[Items from a dataset]

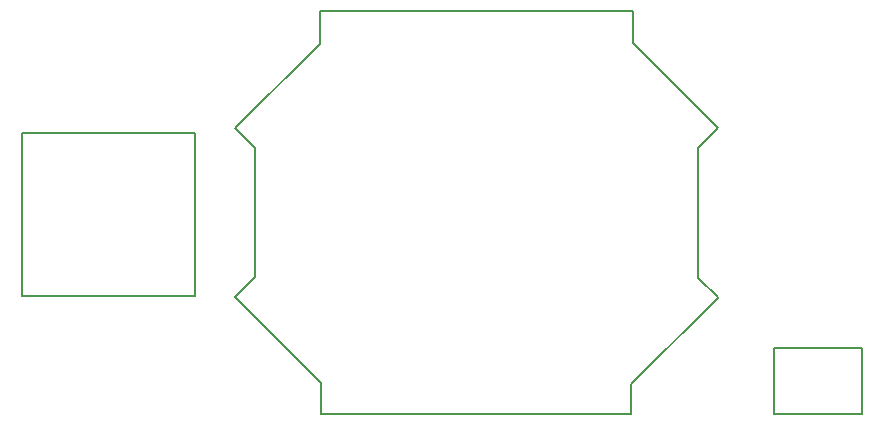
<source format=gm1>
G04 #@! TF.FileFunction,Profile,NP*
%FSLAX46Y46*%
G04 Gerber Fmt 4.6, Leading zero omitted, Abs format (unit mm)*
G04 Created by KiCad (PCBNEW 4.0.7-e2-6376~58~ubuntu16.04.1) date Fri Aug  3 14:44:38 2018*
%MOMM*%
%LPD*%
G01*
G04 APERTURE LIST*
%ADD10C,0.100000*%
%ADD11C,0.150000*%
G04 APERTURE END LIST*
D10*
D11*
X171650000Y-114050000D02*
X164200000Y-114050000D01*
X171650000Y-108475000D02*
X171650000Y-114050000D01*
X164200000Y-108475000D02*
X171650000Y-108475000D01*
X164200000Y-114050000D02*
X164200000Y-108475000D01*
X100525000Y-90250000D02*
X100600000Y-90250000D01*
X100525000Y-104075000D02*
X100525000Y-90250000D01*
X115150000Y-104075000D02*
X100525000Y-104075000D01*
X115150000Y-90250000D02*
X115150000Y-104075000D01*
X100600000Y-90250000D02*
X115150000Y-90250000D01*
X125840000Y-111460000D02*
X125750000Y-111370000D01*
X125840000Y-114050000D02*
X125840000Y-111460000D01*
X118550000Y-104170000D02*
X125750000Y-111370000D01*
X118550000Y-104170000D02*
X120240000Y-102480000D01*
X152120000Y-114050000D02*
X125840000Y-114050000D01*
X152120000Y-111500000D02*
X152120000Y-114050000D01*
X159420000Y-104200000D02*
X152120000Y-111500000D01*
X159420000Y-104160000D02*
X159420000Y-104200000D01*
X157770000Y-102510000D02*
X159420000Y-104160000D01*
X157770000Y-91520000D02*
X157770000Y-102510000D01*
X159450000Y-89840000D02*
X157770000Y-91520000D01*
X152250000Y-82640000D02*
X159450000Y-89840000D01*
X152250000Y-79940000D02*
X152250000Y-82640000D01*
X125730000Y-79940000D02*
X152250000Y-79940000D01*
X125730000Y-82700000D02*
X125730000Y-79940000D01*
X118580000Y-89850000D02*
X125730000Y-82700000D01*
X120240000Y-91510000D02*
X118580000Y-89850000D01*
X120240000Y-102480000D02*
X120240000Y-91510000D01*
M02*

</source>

--

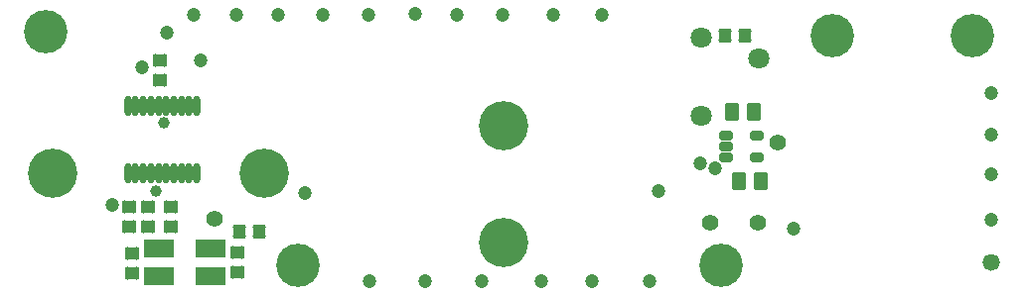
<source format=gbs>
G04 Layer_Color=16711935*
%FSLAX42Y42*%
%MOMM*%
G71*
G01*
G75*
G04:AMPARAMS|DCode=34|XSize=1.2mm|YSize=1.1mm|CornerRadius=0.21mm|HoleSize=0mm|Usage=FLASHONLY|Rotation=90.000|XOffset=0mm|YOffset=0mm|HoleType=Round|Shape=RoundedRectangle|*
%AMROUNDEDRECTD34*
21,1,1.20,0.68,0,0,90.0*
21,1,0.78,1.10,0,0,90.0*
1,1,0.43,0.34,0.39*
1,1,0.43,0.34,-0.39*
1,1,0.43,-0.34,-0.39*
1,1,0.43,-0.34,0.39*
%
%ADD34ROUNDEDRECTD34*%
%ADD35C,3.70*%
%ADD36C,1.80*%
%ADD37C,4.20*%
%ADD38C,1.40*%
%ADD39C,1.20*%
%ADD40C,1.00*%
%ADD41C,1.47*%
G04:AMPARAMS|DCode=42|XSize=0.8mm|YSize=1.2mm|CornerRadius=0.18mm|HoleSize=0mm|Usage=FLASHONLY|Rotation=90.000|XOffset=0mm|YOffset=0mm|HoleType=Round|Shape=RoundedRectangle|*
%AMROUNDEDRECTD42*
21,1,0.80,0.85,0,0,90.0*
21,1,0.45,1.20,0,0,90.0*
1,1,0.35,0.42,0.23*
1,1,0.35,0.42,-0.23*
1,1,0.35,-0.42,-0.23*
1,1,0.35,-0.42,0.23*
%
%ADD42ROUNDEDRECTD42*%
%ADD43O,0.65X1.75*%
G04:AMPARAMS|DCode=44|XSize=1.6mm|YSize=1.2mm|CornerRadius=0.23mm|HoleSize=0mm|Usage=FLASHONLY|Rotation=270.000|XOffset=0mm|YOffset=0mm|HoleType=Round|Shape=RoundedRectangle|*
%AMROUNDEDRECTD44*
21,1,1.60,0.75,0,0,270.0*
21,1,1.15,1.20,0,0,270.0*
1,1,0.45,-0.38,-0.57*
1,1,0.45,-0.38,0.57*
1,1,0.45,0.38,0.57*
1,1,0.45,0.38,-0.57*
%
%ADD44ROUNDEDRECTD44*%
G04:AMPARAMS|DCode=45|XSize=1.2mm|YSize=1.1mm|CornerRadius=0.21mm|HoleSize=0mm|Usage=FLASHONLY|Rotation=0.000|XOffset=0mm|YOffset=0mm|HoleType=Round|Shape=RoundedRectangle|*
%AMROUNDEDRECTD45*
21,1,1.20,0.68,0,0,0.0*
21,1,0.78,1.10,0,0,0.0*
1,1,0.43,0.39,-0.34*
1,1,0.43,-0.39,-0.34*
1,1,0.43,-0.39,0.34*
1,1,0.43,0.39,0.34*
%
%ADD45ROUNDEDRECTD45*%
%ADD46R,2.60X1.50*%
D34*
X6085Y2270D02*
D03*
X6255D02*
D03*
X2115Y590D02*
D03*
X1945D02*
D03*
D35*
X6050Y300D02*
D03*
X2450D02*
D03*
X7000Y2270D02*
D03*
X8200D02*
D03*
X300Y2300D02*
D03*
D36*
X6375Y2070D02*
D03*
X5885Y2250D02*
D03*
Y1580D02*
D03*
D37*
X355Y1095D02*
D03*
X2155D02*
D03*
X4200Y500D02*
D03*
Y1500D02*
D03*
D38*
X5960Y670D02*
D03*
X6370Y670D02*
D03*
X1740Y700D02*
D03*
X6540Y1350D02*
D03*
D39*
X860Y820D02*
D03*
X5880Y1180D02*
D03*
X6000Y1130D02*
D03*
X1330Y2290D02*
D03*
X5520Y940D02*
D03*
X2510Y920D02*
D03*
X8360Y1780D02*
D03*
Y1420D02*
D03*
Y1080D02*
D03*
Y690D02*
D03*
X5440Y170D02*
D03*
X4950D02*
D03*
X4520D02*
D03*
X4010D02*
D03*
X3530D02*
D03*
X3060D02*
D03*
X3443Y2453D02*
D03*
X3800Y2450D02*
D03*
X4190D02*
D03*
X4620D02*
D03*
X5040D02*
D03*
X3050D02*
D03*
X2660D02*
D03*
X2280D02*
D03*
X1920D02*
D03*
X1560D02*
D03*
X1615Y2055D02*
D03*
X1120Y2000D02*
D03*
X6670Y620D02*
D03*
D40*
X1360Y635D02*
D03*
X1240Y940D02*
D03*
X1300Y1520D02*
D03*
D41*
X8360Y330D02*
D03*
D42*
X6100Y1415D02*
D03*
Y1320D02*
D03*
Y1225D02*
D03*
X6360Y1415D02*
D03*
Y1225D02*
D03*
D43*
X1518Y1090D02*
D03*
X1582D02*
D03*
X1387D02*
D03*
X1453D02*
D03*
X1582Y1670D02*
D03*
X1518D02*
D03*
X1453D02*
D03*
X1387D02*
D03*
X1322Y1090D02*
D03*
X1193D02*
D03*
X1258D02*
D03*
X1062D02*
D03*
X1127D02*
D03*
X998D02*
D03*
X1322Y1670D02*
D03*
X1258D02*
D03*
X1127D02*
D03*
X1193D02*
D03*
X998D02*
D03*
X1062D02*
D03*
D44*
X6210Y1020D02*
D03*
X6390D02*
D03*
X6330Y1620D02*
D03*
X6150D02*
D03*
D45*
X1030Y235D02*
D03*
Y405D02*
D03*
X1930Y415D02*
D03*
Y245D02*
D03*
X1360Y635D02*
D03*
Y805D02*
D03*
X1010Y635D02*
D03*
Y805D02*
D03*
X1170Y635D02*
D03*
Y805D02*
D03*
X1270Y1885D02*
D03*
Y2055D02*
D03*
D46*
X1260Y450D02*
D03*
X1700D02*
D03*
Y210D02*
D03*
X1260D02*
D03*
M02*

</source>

What the exercise asks
Work out how many lines of the data hold the string "Shape". State only that number.

Exercise answer
4